Desde luego, el diseño de la exposición no está depositado apenas sobre la linealidad asociada al periodo prometido en el afiche –desde 1910 y hasta 1950—, el intervalo entre el conflicto armado y las derivas narrativas y políticas de los siguientes treinta y tantos años (las que también llegaron a plantearse, narrarse, como las otras revoluciones). Nos convoca, me parece, a una interesante experiencia diferenciada, en la que se enfatiza el diálogo que desde la plástica sostuvieron muchos más partícipes de los que usualmente tomamos en cuenta.
Así que, apenas llegados, ya estábamos frente a una pieza de Francisco Goitia. Formato pequeño, simpleza en el trazo. Personas colgadas, prácticamente irreconocibles; inquietante claridad, también desde el color. Contundente: lo que queda de la vida también como recuerdo triste, larga persecución; fantasmatizado, esfumado, finalmente pintado.
Julio Pérez –que muy amablemente caminó la muestra conmigo– me hacía notar uno de los criterios desde los que se articuló la primera parte de la exposición: es imposible asumir que todos vivieron la revolución de la misma manera y, por supuesto, tampoco habrían derivado hacia la misma asimilación de la experiencia como tampoco hacia articulados plásticos, narrativos o políticos semejantes. Golpear el bulto, es lo que parece a primera vista; pero, por más grosero que parezca, es fundamental diferenciarlos, abrigarlos como particularidad: Goitia sobrevivió la guerra, la padeció en propia piel; Rivera no. Y eso tampoco lo demerita, ¿por qué alguien debería haber vivido directamente la guerra para validar su deriva plástica, narrativa o política (sin importar qué tan molesta, extraña o excéntrica, pareciera)?
Entonces, aunque se podría presuponer evidente, tendemos a reducir este ocurrir diferenciado hacia ilusiones, laberintos, homogeneizantes –bastante más de lo que nos gustaría reconocer. La historia como ridícula sincronía del suceder, proceso desde el que tan frecuentemente se evade o manipula. Reflexión, desafortunadamente, naturalizada apenas hacia encauces excluyentes.

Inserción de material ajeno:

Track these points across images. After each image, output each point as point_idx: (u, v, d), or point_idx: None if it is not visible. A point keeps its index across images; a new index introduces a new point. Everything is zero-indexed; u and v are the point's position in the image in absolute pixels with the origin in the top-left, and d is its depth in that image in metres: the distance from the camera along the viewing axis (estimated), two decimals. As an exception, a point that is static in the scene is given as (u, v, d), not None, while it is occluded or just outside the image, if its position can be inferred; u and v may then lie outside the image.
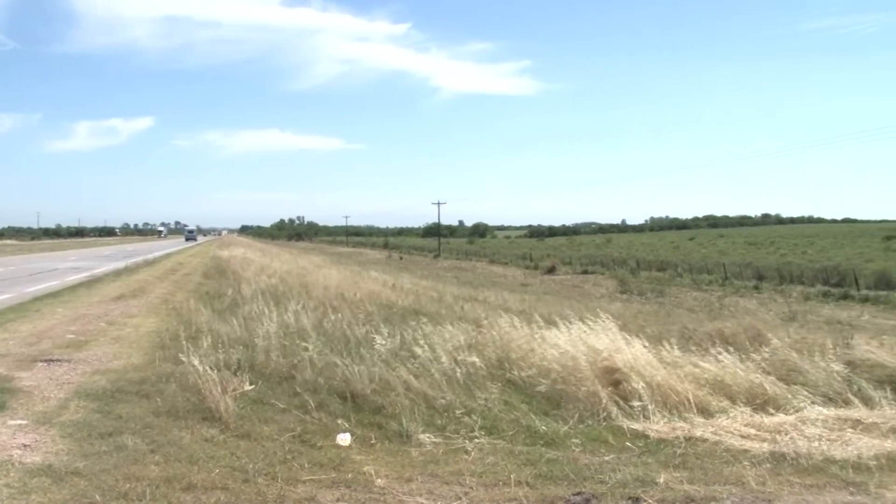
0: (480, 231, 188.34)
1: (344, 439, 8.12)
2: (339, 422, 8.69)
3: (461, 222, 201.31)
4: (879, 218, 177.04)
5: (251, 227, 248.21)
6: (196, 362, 9.73)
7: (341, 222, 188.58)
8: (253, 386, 10.00)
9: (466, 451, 7.87)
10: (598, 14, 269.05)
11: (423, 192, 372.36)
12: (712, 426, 9.22)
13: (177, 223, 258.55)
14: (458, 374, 10.15)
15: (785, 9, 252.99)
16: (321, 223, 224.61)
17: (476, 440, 8.20)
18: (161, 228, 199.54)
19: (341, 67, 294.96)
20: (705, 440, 8.66)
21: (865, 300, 37.31)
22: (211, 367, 9.70)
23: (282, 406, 9.22)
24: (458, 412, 8.92)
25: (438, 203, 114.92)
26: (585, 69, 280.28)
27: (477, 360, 10.75)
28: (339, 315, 15.32)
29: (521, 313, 16.24)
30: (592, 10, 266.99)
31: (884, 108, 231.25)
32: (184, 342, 11.81)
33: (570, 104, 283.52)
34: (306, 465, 7.23)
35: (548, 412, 9.26)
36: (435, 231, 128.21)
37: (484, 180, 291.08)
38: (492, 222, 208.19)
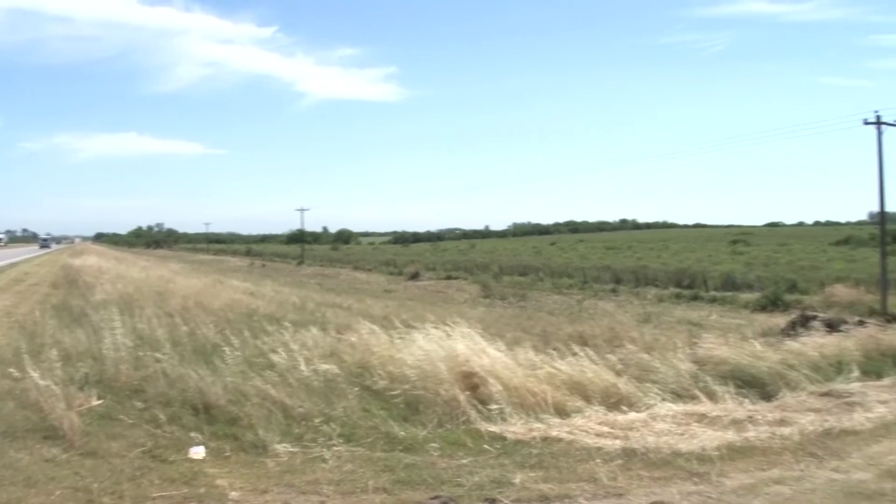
0: (345, 237, 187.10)
1: (197, 452, 7.86)
2: (193, 435, 8.42)
3: (325, 229, 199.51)
4: (727, 223, 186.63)
5: (107, 235, 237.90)
6: (37, 377, 9.21)
7: (202, 229, 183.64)
8: (101, 401, 9.57)
9: (324, 460, 7.78)
10: (465, 21, 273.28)
11: (287, 199, 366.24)
12: (568, 426, 9.45)
13: (24, 230, 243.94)
14: (317, 382, 10.02)
15: (644, 22, 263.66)
16: (181, 230, 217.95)
17: (334, 448, 8.11)
18: (1, 236, 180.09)
19: (204, 70, 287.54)
20: (561, 440, 8.87)
21: (714, 301, 39.08)
22: (55, 382, 9.21)
23: (131, 421, 8.86)
24: (316, 420, 8.80)
25: (302, 210, 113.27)
26: (451, 76, 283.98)
27: (336, 367, 10.65)
28: (196, 324, 14.87)
29: (383, 319, 16.21)
30: (459, 17, 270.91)
31: (731, 119, 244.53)
32: (25, 356, 11.14)
33: (436, 110, 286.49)
34: (156, 482, 6.96)
35: (407, 418, 9.27)
36: (299, 238, 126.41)
37: (349, 186, 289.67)
38: (356, 229, 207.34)
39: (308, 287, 45.03)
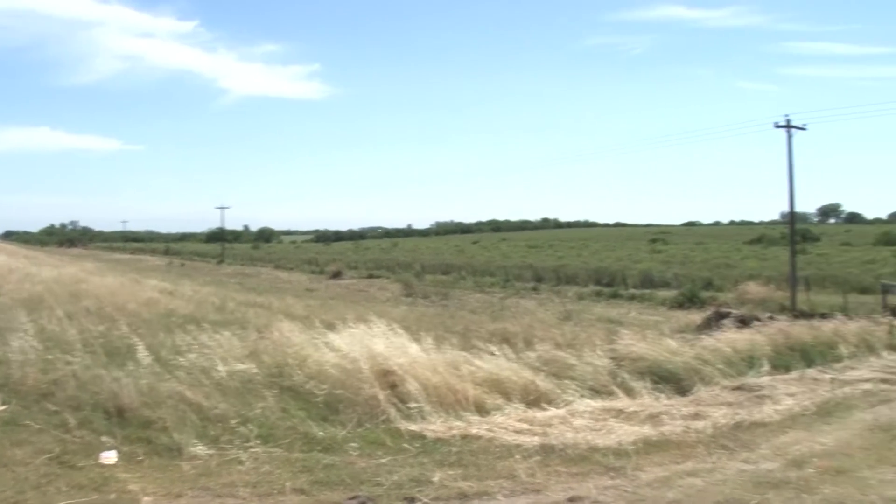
0: (266, 236, 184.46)
1: (108, 457, 7.64)
2: (104, 439, 8.18)
3: (247, 227, 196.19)
4: (647, 222, 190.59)
5: (16, 233, 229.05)
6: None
7: (119, 228, 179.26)
8: (6, 406, 9.22)
9: (241, 462, 7.64)
10: (390, 20, 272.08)
11: (207, 197, 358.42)
12: (488, 423, 9.51)
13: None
14: (235, 383, 9.86)
15: (568, 24, 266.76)
16: (97, 229, 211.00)
17: (252, 450, 7.98)
18: None
19: (122, 63, 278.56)
20: (481, 437, 8.92)
21: (632, 298, 39.82)
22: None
23: (38, 426, 8.55)
24: (233, 422, 8.63)
25: (222, 208, 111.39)
26: (375, 74, 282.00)
27: (255, 367, 10.49)
28: (111, 325, 14.48)
29: (304, 319, 16.05)
30: (383, 15, 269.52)
31: (650, 120, 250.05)
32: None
33: (359, 109, 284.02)
34: (64, 489, 6.72)
35: (326, 417, 9.19)
36: (219, 236, 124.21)
37: (271, 185, 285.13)
38: (278, 227, 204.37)
39: (228, 286, 44.36)
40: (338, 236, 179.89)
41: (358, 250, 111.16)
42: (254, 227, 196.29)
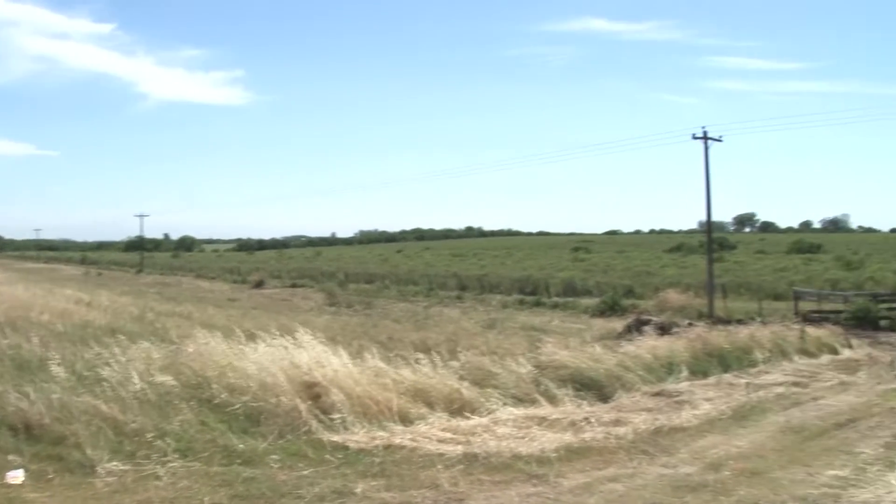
0: (187, 245, 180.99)
1: (15, 477, 7.33)
2: (11, 458, 7.85)
3: (167, 236, 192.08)
4: (569, 231, 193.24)
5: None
6: None
7: (32, 236, 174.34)
8: None
9: (158, 477, 7.44)
10: (314, 27, 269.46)
11: (125, 204, 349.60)
12: (411, 433, 9.47)
13: None
14: (153, 396, 9.57)
15: (491, 34, 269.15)
16: (7, 237, 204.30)
17: (169, 464, 7.77)
18: None
19: (36, 65, 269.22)
20: (404, 447, 8.88)
21: (555, 306, 40.26)
22: None
23: (-63, 446, 8.17)
24: (149, 436, 8.37)
25: (141, 216, 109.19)
26: (299, 81, 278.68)
27: (174, 379, 10.21)
28: (21, 338, 13.98)
29: (225, 329, 15.74)
30: (307, 22, 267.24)
31: (573, 131, 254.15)
32: None
33: (283, 116, 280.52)
34: (-34, 511, 6.45)
35: (247, 430, 8.99)
36: (138, 245, 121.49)
37: (192, 192, 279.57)
38: (199, 236, 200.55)
39: (147, 296, 43.38)
40: (261, 245, 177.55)
41: (281, 259, 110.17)
42: (174, 236, 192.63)
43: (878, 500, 7.11)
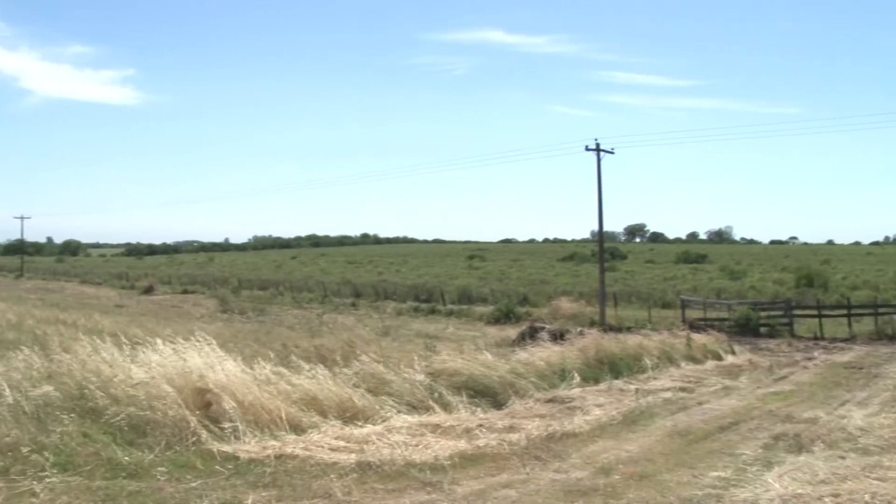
0: (72, 249, 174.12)
1: None
2: None
3: (50, 239, 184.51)
4: (464, 239, 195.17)
5: None
6: None
7: None
8: None
9: (35, 494, 7.05)
10: (208, 28, 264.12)
11: (5, 205, 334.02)
12: (303, 442, 9.32)
13: None
14: (29, 408, 9.09)
15: (391, 43, 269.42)
16: None
17: (47, 479, 7.37)
18: None
19: None
20: (296, 456, 8.72)
21: (450, 314, 40.55)
22: None
23: None
24: (25, 450, 7.90)
25: (22, 217, 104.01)
26: (192, 82, 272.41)
27: (54, 390, 9.74)
28: None
29: (112, 336, 15.17)
30: (201, 22, 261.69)
31: (470, 140, 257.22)
32: None
33: (175, 117, 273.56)
34: None
35: (133, 442, 8.64)
36: (18, 248, 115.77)
37: (78, 194, 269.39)
38: (86, 240, 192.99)
39: (28, 302, 41.63)
40: (151, 250, 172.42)
41: (172, 265, 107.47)
42: (58, 240, 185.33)
43: (757, 499, 7.39)
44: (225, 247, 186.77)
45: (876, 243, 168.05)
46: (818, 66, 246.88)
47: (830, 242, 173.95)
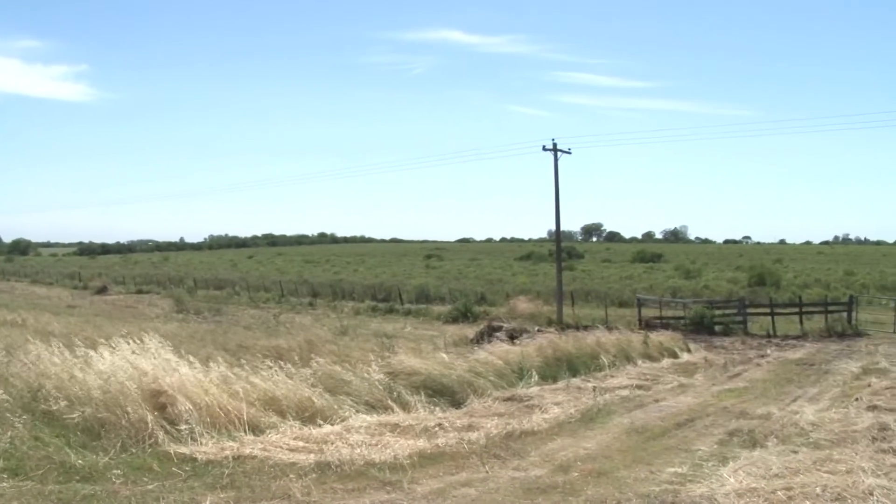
0: (22, 248, 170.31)
1: None
2: None
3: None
4: (422, 238, 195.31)
5: None
6: None
7: None
8: None
9: (-16, 499, 6.91)
10: (163, 24, 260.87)
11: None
12: (262, 443, 9.25)
13: None
14: (-24, 412, 8.89)
15: (349, 41, 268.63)
16: None
17: (-2, 485, 7.23)
18: None
19: None
20: (255, 457, 8.65)
21: (409, 313, 40.52)
22: None
23: None
24: (-27, 455, 7.75)
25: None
26: (147, 80, 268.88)
27: (3, 392, 9.54)
28: None
29: (64, 337, 14.93)
30: (156, 19, 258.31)
31: (428, 139, 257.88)
32: None
33: (130, 115, 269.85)
34: None
35: (87, 444, 8.48)
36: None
37: (29, 192, 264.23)
38: (36, 238, 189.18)
39: (-25, 303, 40.68)
40: (104, 249, 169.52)
41: (126, 264, 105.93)
42: (7, 238, 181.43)
43: (713, 493, 7.48)
44: (180, 246, 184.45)
45: (826, 243, 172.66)
46: (771, 69, 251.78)
47: (782, 242, 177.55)
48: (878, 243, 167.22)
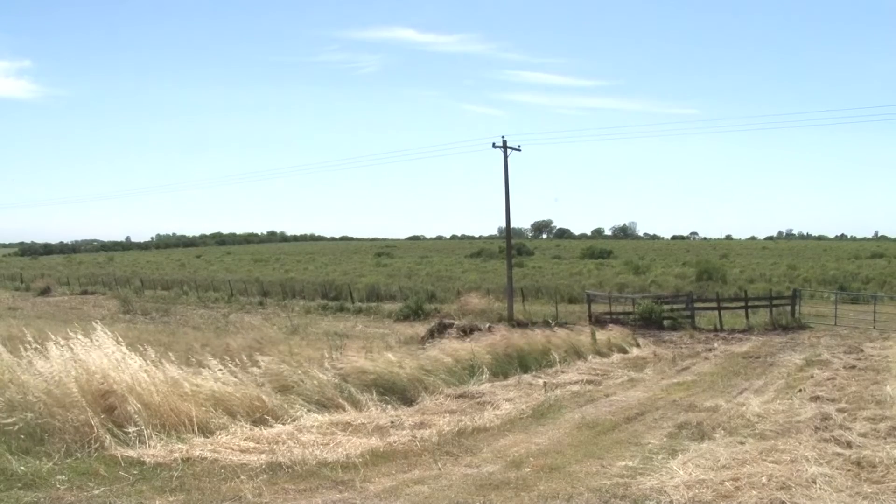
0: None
1: None
2: None
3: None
4: (372, 236, 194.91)
5: None
6: None
7: None
8: None
9: (-81, 509, 6.71)
10: (110, 21, 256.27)
11: None
12: (212, 444, 9.11)
13: None
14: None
15: (299, 40, 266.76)
16: None
17: (-67, 494, 7.02)
18: None
19: None
20: (204, 459, 8.52)
21: (359, 311, 40.35)
22: None
23: None
24: None
25: None
26: (93, 77, 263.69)
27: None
28: None
29: (6, 340, 14.56)
30: (104, 15, 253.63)
31: (379, 137, 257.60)
32: None
33: (74, 112, 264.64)
34: None
35: (29, 450, 8.24)
36: None
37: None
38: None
39: None
40: (47, 249, 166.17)
41: (70, 265, 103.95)
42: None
43: (663, 486, 7.57)
44: (126, 246, 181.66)
45: (770, 238, 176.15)
46: (716, 67, 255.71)
47: (728, 237, 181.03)
48: (820, 238, 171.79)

La Revolución se habría pintado, narrado también, desde el presente del propio ejercicio plástico. Contemplado así, ya no habría forma de eludir ninguna experiencia o planteamiento dada la complejidad de aquel diálogo. ¿Pinta la revolución? La riqueza del catálogo también permitió tomar distancia de aquel anclaje historicista. La exhibición ya no se enfoca –como muchas otras veces— alrededor de los pocos artistas a quienes típicamente se ubica como aplastantes protagonistas, sino hacia y a través de una ambiciosa revisión respetuosa de las diferentes aproximaciones y riesgos plásticos, tanto como de las implicaciones a y desde sus derivas narrativas y políticas.
Murales portátiles, esculturas, revistas, fotografía, cine y, desde luego, pintura de pequeño y mediano formato. Soportes diferentes a la tela, periódico o madera. No puedo pasar por alto un magnífico Zapata de Siqueiros o el mural portátil de Tamayo, piezas que no habían llegado a presentarse en el país. Los interactivos permiten también algunos juegos interesantes, por ejemplo, como no podemos estar también en Palacio Nacional, el recorrido filmado nos permitiría hacer el recorrido de aquellos murales como de todas maneras no podría hacerse a pie.
La exposición Pinta la Revolución estará abierta hasta el próximo 7 de mayo. Puede visitarse en el Palacio de Bellas Artes de martes a domingo.